A Comissão do Esporte da Câmara dos Deputados aprovou o Projeto de Lei 7119/25, que estabelece normas nacionais para garantir a segurança, prevenir acidentes e orientar primeiros socorros em escolas de natação voltadas para crianças.
O texto exige que esses locais tenham sempre profissionais qualificados e treinados especialmente para atender meninas e meninos. Também fixa limites máximos de alunos por instrutor, para assegurar acompanhamento próximo e contínuo.
Além disso, as academias e escolas de natação deverão estar equipadas com materiais de segurança aquática e possuir um plano de ação para emergências, como afogamentos ou mal súbitos. Entre as exigências de infraestrutura estão pisos antiderrapantes, cercas em volta das piscinas e controle rigoroso do acesso às áreas com água.
Os profissionais precisarão fazer treinamentos regulares em técnicas de reanimação cardiopulmonar.
O deputado Amom Mandel (Republicanos-AM), autor da proposta, ressalta que a ausência de normas nacionais uniformes causa variações na segurança entre as escolas.

-------------------------

[Tarefas]
1) Quais são as exigências de infraestrutura citadas no texto sobre a segurança nas escolas de natação infantil? Liste todas.
2) Prossiga o texto sobre a segurança nas escolas de natação infantil a partir do ponto em que ele termina.

-------------------------

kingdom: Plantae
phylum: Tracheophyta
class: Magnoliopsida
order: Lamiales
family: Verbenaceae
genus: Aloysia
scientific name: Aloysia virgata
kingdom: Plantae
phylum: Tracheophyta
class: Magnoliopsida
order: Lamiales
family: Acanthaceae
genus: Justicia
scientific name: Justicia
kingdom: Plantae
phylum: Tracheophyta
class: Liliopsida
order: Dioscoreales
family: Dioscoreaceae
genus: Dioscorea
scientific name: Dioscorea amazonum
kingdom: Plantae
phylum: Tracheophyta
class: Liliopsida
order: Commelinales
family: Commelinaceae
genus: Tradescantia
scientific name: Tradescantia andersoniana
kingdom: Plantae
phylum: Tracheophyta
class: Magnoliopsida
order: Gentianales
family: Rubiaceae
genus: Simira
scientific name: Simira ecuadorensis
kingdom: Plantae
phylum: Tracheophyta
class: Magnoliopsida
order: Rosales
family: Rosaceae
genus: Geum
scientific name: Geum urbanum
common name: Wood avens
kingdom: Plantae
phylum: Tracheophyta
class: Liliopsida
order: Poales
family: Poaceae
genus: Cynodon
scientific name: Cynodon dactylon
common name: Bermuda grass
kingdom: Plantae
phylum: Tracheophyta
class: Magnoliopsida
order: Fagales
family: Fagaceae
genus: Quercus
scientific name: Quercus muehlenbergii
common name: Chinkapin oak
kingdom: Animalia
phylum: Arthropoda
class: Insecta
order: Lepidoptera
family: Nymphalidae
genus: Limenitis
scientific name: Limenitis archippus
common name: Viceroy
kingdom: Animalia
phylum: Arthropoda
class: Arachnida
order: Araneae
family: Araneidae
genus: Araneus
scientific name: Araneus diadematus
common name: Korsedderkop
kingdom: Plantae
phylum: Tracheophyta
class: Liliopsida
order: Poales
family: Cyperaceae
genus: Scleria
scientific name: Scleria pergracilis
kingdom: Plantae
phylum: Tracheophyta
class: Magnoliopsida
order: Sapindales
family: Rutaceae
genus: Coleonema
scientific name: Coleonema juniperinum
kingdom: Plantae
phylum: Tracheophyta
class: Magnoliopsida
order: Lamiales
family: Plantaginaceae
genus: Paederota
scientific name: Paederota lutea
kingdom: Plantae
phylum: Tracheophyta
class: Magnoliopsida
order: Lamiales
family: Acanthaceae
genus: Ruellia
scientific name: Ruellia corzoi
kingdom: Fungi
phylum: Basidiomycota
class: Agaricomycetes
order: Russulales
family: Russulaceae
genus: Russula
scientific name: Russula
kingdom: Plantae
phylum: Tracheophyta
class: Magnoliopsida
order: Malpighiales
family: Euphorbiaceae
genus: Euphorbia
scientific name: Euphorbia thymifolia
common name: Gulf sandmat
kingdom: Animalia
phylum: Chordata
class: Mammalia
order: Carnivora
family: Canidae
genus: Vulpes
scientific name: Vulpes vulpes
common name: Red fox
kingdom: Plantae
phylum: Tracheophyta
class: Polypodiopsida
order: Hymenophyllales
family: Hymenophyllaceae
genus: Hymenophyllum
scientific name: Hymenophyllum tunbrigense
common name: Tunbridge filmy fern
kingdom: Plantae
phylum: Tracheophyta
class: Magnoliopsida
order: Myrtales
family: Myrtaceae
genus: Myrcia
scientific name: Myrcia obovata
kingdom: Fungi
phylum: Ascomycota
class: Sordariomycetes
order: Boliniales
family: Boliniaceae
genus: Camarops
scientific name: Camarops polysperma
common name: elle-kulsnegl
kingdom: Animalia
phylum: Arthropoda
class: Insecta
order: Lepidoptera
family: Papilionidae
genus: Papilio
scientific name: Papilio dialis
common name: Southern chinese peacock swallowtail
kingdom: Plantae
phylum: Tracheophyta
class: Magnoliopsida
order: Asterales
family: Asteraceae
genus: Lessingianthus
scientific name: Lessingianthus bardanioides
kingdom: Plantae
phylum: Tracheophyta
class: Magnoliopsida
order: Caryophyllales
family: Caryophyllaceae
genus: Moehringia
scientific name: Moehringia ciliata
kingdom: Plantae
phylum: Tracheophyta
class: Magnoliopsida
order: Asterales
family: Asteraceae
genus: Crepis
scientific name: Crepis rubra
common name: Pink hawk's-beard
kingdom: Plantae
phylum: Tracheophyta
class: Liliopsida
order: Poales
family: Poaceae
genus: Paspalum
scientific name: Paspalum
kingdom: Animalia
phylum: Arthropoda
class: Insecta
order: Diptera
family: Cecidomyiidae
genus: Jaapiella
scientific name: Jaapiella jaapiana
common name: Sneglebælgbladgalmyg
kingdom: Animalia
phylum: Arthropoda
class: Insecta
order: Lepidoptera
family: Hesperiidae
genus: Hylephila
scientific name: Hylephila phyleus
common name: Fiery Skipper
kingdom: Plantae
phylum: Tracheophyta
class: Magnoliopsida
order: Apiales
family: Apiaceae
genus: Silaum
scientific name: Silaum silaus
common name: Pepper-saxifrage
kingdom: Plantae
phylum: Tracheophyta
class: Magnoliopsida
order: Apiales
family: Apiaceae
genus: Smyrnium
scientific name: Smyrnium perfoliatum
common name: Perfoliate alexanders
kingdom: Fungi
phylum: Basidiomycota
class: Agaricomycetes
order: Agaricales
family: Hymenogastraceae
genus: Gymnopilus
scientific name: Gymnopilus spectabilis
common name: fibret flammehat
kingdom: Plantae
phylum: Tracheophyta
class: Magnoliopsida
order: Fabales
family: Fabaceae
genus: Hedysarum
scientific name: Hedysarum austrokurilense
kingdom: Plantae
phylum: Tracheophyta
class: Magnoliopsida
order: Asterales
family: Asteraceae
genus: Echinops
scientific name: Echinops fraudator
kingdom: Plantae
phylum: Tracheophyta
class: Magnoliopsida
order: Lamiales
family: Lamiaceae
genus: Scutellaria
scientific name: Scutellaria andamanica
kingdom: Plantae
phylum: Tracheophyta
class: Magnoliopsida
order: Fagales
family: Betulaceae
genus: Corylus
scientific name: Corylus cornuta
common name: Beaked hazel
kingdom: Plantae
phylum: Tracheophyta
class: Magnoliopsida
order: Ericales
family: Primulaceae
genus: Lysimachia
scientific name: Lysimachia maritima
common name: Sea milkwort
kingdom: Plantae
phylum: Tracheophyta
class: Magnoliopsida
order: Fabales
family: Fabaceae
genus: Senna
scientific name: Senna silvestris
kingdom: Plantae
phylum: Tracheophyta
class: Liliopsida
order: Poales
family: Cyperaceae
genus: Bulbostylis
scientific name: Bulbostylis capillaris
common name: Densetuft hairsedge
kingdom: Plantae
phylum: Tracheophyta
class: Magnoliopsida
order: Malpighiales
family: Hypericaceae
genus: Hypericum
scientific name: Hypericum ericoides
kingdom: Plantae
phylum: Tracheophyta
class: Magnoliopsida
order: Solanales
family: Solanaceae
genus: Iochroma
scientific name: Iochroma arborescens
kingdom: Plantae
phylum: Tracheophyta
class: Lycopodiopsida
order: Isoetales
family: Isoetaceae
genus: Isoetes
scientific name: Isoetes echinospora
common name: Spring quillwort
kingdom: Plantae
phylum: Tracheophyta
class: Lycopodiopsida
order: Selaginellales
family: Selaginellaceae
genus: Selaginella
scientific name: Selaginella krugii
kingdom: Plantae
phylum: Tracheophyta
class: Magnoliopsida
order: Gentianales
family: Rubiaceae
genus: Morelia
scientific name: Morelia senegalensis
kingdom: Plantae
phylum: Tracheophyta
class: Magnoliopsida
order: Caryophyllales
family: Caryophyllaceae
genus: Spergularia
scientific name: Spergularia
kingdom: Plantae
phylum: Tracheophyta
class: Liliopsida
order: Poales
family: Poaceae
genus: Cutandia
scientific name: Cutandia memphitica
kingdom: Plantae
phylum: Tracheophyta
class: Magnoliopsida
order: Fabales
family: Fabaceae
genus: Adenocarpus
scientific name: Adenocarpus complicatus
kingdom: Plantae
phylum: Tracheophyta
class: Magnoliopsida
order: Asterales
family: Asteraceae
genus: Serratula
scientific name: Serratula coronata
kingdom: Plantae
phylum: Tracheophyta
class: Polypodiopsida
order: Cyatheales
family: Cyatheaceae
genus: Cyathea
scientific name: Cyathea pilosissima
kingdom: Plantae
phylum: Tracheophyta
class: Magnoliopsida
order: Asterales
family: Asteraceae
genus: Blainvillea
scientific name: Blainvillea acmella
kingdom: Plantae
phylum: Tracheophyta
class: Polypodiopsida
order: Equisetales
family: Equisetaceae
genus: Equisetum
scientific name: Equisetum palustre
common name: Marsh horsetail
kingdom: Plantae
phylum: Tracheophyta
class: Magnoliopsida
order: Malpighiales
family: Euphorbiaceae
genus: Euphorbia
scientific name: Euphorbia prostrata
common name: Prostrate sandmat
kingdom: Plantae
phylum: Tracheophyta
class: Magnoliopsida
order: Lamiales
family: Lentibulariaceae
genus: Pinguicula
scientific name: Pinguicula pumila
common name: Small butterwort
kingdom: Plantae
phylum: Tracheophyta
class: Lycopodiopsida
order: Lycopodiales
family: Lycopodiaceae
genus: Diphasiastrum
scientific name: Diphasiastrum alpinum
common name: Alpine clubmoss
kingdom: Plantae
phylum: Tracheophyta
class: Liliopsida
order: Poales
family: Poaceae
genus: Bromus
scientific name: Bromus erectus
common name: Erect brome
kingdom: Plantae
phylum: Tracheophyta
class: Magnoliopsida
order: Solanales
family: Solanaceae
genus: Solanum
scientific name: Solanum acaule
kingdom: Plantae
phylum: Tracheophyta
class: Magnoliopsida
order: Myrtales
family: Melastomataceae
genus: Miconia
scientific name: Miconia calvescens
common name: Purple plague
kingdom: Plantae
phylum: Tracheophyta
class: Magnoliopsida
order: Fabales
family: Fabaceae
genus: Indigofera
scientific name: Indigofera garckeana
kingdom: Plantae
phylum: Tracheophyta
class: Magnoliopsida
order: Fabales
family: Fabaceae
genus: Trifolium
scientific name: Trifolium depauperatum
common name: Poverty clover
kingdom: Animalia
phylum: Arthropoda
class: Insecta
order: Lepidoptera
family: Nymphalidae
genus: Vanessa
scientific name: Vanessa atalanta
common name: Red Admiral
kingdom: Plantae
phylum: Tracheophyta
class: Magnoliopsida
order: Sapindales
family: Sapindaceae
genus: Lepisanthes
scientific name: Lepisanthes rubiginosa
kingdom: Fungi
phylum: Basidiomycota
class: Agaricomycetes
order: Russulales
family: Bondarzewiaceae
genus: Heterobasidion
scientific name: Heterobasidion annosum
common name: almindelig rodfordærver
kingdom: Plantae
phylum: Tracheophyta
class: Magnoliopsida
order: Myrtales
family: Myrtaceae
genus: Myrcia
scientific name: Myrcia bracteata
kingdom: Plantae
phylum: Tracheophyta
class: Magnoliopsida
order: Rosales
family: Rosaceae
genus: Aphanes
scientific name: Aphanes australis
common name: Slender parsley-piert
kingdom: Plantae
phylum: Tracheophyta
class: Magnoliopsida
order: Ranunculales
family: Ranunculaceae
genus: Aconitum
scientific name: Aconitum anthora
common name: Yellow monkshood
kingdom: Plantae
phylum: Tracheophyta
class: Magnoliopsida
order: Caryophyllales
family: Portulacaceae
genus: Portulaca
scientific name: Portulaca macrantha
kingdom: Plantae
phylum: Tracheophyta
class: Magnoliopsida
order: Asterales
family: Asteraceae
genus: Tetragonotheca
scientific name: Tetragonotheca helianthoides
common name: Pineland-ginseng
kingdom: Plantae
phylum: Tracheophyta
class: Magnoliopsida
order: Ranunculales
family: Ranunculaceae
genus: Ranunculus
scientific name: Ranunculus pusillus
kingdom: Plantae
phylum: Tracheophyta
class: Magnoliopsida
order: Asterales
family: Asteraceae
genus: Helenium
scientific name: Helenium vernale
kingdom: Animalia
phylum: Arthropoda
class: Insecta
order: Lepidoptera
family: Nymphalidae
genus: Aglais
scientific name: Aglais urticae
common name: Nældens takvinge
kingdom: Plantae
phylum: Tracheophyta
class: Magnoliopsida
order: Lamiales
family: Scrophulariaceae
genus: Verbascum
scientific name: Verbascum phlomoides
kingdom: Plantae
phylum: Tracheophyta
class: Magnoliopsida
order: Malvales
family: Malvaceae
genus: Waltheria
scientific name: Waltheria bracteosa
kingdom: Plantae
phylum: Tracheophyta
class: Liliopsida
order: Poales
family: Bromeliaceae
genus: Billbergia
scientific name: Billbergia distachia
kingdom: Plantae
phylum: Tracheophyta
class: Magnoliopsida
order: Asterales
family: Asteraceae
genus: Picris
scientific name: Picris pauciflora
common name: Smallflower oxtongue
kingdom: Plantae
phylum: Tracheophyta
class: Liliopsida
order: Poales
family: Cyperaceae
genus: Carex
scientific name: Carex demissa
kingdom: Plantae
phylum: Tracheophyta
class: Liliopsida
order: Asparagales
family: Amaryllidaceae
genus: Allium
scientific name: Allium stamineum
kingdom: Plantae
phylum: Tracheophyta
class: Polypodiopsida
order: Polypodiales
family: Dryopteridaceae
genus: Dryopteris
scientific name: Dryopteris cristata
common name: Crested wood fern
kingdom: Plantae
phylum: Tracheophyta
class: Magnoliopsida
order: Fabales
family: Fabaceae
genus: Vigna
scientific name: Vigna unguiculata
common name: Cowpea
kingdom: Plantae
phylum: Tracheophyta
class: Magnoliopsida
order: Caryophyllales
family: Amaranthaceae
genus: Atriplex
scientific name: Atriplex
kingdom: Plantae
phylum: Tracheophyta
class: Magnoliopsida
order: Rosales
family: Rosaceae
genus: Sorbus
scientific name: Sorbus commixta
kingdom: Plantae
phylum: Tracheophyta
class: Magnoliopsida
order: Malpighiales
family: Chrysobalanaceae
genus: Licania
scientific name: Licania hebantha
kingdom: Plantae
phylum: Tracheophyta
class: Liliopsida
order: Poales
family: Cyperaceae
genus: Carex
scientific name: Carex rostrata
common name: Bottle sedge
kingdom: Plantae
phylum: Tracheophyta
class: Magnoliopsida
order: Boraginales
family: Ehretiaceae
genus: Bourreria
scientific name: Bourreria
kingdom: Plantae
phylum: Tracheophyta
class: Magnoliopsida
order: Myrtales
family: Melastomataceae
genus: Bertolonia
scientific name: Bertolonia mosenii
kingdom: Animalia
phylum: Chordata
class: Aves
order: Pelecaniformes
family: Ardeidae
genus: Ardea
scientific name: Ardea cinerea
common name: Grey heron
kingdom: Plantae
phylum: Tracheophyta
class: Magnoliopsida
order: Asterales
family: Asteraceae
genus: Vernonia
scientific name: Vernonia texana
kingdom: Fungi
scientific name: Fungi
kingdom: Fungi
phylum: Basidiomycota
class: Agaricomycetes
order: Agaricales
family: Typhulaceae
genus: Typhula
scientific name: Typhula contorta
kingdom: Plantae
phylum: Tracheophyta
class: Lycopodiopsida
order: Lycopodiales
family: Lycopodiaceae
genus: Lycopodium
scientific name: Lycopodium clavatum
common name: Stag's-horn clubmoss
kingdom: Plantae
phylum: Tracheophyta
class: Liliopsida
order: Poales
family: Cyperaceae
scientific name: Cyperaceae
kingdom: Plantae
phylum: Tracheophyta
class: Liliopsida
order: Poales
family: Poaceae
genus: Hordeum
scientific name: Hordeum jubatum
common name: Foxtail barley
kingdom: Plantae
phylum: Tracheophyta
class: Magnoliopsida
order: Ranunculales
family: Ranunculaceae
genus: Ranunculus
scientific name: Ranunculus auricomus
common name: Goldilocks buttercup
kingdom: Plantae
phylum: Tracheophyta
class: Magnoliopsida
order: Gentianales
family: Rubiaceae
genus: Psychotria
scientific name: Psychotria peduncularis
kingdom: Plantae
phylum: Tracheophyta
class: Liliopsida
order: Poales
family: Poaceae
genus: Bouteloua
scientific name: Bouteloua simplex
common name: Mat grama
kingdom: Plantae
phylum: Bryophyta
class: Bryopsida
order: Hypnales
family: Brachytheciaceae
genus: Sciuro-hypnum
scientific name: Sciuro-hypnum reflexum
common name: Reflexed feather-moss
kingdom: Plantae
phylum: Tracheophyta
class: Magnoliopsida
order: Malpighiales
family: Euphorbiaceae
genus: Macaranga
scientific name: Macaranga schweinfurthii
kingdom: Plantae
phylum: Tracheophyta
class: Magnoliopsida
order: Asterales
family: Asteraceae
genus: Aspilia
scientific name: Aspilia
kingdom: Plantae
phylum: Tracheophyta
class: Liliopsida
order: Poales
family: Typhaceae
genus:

-------------------------

[Respostas às tarefas]
1) Pisos antiderrapantes, cercas em volta das piscinas e controle rigoroso do acesso às áreas com água.

2)
Já o relator, deputado Luiz Lima (Novo-RJ), ex-atleta olímpico e formado em Educação Física, defende a necessidade de protocolos rigorosos para o ambiente aquático. Ele destacou: “A piscina é um espaço de aprendizado, disciplina e superação, mas precisa de preparo técnico, supervisão constante e regras rígidas de segurança, especialmente para crianças”.
O projeto teve uma modificação técnica recomendada pelo relator, que retirou um prazo fixo para a regulamentação. Dessa forma, o Poder Executivo terá liberdade para definir os critérios da fiscalização da lei.
Quem não cumprir as novas regras estará sujeito a penalidades administrativas, civis e criminais.
Próximos passos
A proposta seguirá para análise final nas comissões de Previdência, Assistência Social, Infância, Adolescência e Família; e de Constituição e Justiça e de Cidadania.
Para se tornar lei, precisará ser aprovada pela Câmara e pelo Senado.